NRI Tax Residency Rules 2026: 120-Day Rule Explained

Introduction

The New Income Tax Act 2025 came into effect on April 1, 2026, replacing the old 1961 Act. This brings significant clarity and some practical relief for NRIs, especially regarding residency rules.

One of the most discussed changes for the Indian diaspora is the 120-day rule for high-income NRIs and PIOs. This update allows NRIs earning more than ₹15 lakh from Indian sources to stay longer in India without immediately becoming a full tax resident.

This comprehensive guide explains everything you need to know — from the exact rules and comparisons to actionable planning tips for NRIs in the USA, UK, Canada, UAE, Singapore, and Australia.

Key Changes in NRI Tax Residency Rules from April 2026

1. Standard Residency Test (Applies to All)

You are a Resident in India for a financial year (April–March) if:

  • You stay in India for 182 days or moreOR
  • You stay in India for 60 days or more in the current year AND 365 days or more in the preceding 4 years.

2. Special 120-Day Rule for High-Income NRIs/PIOs (₹15 Lakh+ Indian Income)

For Indian citizens or Persons of Indian Origin (PIOs) whose total income from Indian sources (excluding foreign income) exceeds ₹15 lakh:

  • The 60-day threshold is replaced by 120 days.
  • If you stay 120 days or more but less than 182 days + meet the 365-day condition over 4 prior years → You are classified as Resident but Not Ordinarily Resident (RNOR).

This is generally beneficial as RNOR status taxes only Indian-source income (foreign income remains exempt in most cases).

Old vs New Rules Comparison Table

AspectOld Rule (Pre-April 2026)New/Effective April 2026 RuleImpact on NRIs
Standard 60-day ruleApplies to allStill applies for low Indian income (< ₹15L)No change
High-income NRIs/PIOs60 days + 365 days → Resident120 days + 365 days → RNORMore flexible stay
Full Resident (182+ days)Worldwide income taxableSameUnchanged
Deemed ResidencyFor those not taxed abroadStrengthened with Rule 9 income estimationHigher compliance

What is RNOR Status & Its Benefits?

Resident but Not Ordinarily Resident (RNOR) is a transitional status that offers the best of both worlds:

  • Only Indian-source income is taxable in India.
  • Foreign income (salary, investments, pensions abroad) is generally not taxable in India.
  • RNOR status typically lasts for up to 2–3 years for returning NRIs.

Under the new framework, more high-income NRIs visiting India can now qualify for this beneficial status.

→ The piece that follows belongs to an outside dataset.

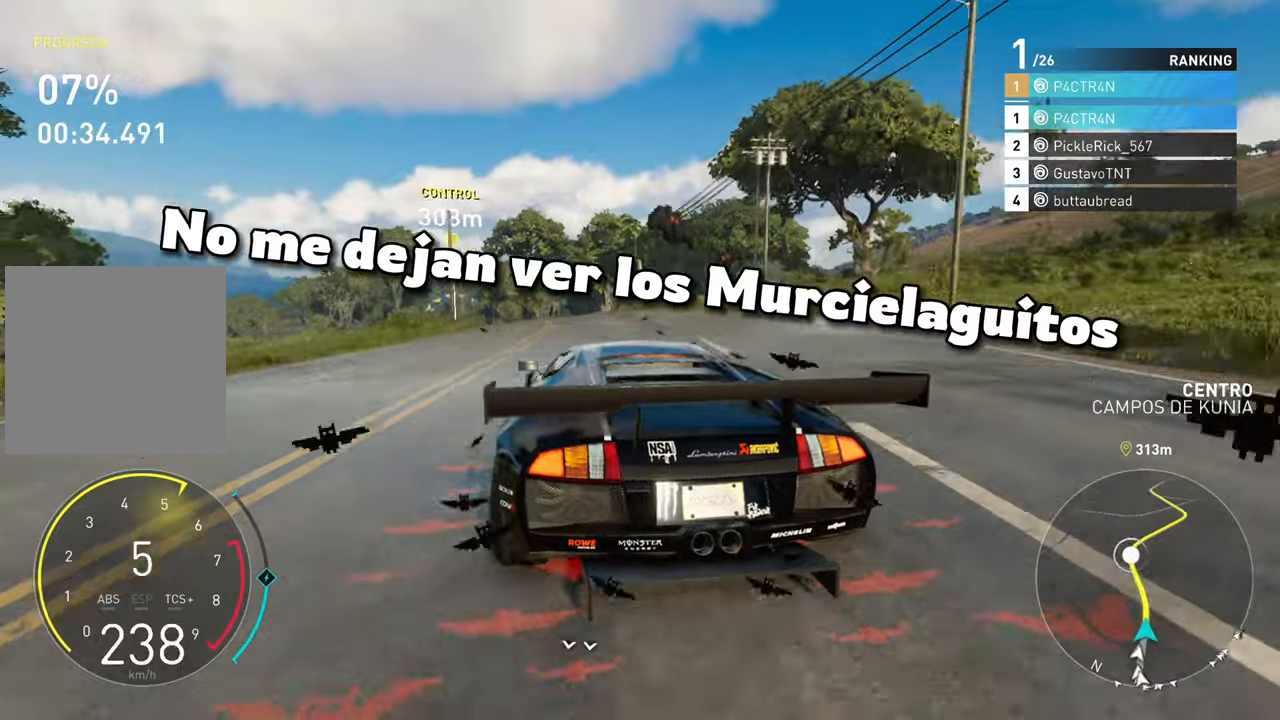
{"buttons": ["R2"], "left_stick": "down", "right_stick": "center", "events": [[434, "left_stick", "down"]]}
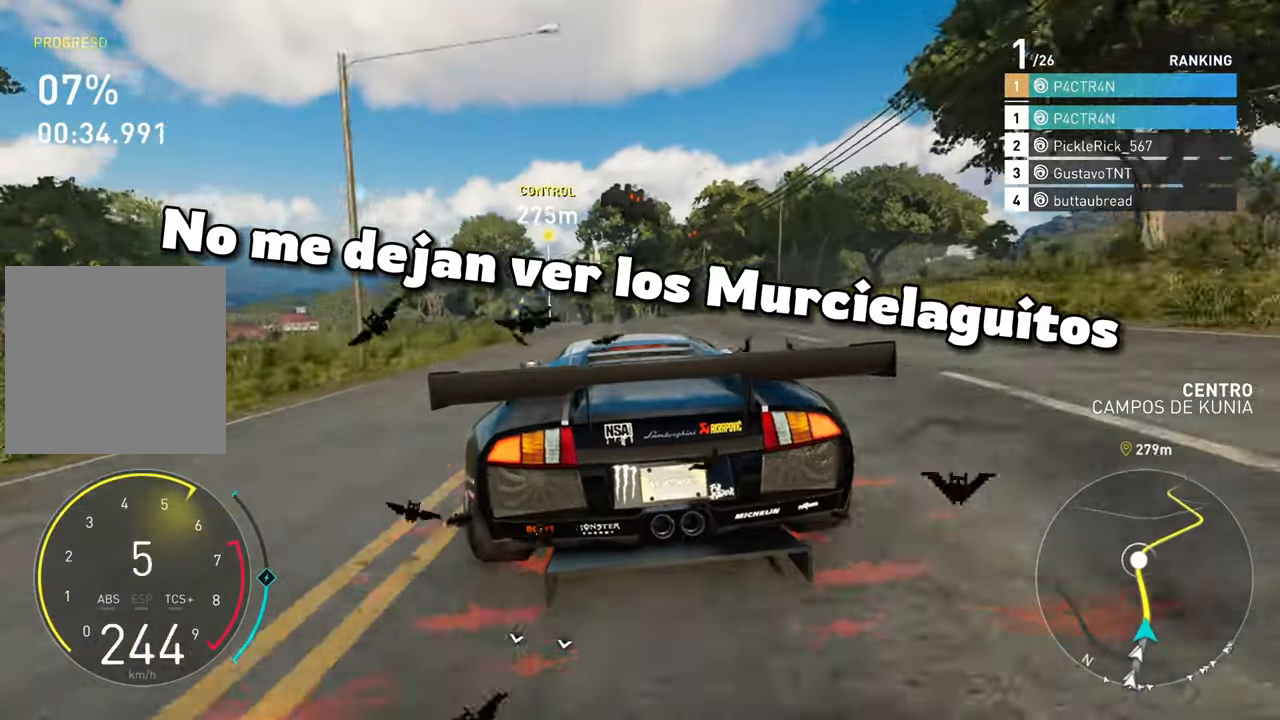
{"buttons": ["R2"], "left_stick": "center", "right_stick": "center", "events": [[217, "left_stick", "left"], [450, "left_stick", "center"]]}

Impact on NRIs in Different Countries

  • USA & Canada NRIs — Frequent visits for family/events become easier without triggering full residency. Track days carefully around H-1B/GC timelines.
  • UK NRIs — Combined with UK-India DTAA, this helps minimize double taxation risks.
  • GCC (UAE, Saudi) NRIs — Many with Indian rental/property income (>₹15L) can now spend more time back home.
  • Singapore/Australia — Long visits for business or parents’ health are now less risky tax-wise.

Actionable Tips: How NRIs Should Plan for 2026-27

  1. Track Your Days — Use apps or a simple Excel sheet. Count every day you are physically present in India.
  2. Monitor Indian Income — Rental income, dividends, interest, capital gains from India count toward the ₹15 lakh threshold.
  3. Plan Visits Strategically — Stay under 120 days if you want to remain pure NRI, or use RNOR benefits wisely.
  4. Maintain Documentation — Keep travel records, boarding passes, and income proofs ready.
  5. Consult a Tax Expert — Especially if you have global assets or are planning to return permanently.
  6. Rule 9 Caution — Tax authorities can estimate income if disclosures are inadequate.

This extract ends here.